There’s no denying that the baby boom generation has left a lasting impact on the world. This generation has spent the last several decades as the leaders of almost every industry, and continue to play major roles in politics, entertainment, science, agriculture, medicine and pretty much any other market you can think of. But as this decade rolls on, millions of boomers are getting ready for retirement. Whether you can’t wait to hang up your work clothes and sail off into the sunset or you feel like they’ll have to drag you away from your work kicking and screaming, there’s no stopping Father Time. So now you’ve got to focus on how the rest of your life will play out, and you obviously want it to be as comfortable as possible. As you enter retirement money becomes a larger issue, and keeping expenses down is a crucial step. You’ve got to get rid of debt to make sure that the money you do have coming in isn’t used up without contributing to your life. Here are a few ideas to help boomers prevent carrying debt into retirement.
First of all, you have to get rid of any credit card debt. This is something that can take some serious time, depending on the size of your debts. So you should look to put together a plan several years before retirement to make sure it is possible. Start out by setting a deadline for your credit cards to be paid off, and then come up with a monthly payment that gets it done. It will be more than worth it to sacrifice a few creature comforts now if it insures you don’t enter retirement with credit card debt hanging over your head.
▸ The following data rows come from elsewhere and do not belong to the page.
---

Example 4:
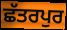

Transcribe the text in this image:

ਛੱਤਰਪੁਰ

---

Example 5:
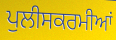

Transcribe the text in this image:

ਪੁਲੀਸਕਰਮੀਆਂ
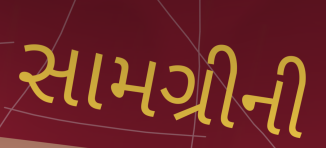
સામગ્રીની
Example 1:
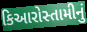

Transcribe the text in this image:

કિઆરોસ્તામીનું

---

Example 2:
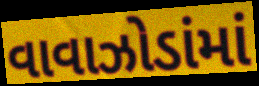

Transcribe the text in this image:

વાવાઝોડાંમાં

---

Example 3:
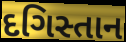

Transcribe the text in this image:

દગિસ્તાન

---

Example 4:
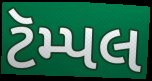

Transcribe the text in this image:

ટૅમ્પલ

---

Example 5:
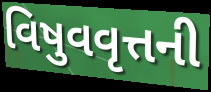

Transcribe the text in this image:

વિષુવવૃત્તની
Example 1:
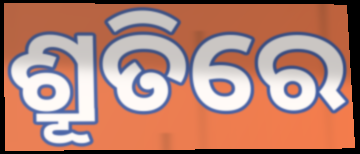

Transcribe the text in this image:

ଶ୍ରୂତିରେ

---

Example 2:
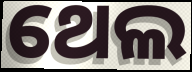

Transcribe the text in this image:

ଥେଲ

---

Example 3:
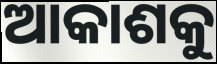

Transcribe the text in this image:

ଆକାଶକୁ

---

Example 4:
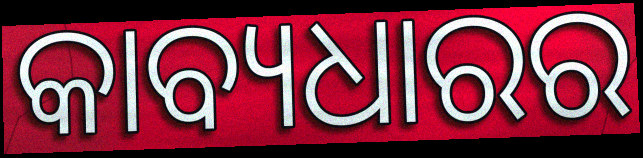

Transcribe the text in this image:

କାବ୍ୟଧାରର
If you’re going to have to get a new car soon, you should consider renting instead of buying. As you get closer to retirement, buying a car makes less and less sense. Why take on the large purchase price or significant monthly financing payments just to end up with a vehicle you are responsible for repairing? A better bet is to go with a lease. The monthly payment and money you have to put down are both lower, and you don’t have to worry about repairs. You get to drive a safe, new car every two or three years, and if you end up moving or your lifestyle changes you can just let your lease run out and walk away.
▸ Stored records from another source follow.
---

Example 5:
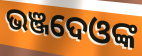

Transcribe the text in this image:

ଭଞ୍ଜଦେଓଙ୍କ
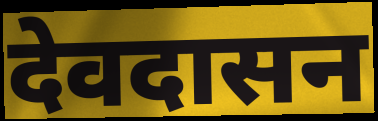
देवदासन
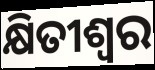
କ୍ଷିତୀଶ୍ୱର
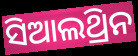
ସିଆଲଥ୍ରିନ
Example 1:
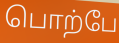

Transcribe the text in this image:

பொற்பே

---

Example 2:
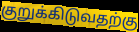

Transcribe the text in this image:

குறுக்கிடுவதற்கு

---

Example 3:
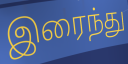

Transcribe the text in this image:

இரைந்து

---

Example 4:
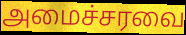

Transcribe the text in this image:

அமைச்சரவை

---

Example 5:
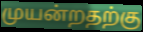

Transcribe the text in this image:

முயன்றதற்கு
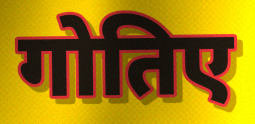
गोतिए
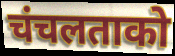
चंचलताको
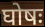
घोषः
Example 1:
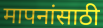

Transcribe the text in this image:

मापनांसाठी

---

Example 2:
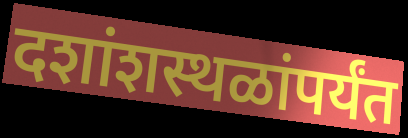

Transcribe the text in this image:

दशांशस्थळांपर्यंत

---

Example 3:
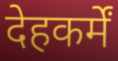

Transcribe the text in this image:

Now you’ve got to turn your attention to your mortgage. You’ve spent your whole life working in order to end up with that home, which is also your investment. But if you’re still making mortgage payments it’s time to get that handled. Once you get closer to retirement, the balance changes. It will be worth it to liquidate some investments if it helps you pay off your debts. Your living expenses will be reduced significantly, leaving you with more money to reinvest later. If you’ve carried a life insurance policy to protect children that are now grown and working themselves, you can probably cash that in without worry. Hopefully you’ve got some additional investment set aside you can pull from, and you don’t have to resort to fast cash loans that don’t solve the problem. But do whatever you must to get that mortgage paid off. Otherwise you could find retirement a bit more uncomfortable than you would like.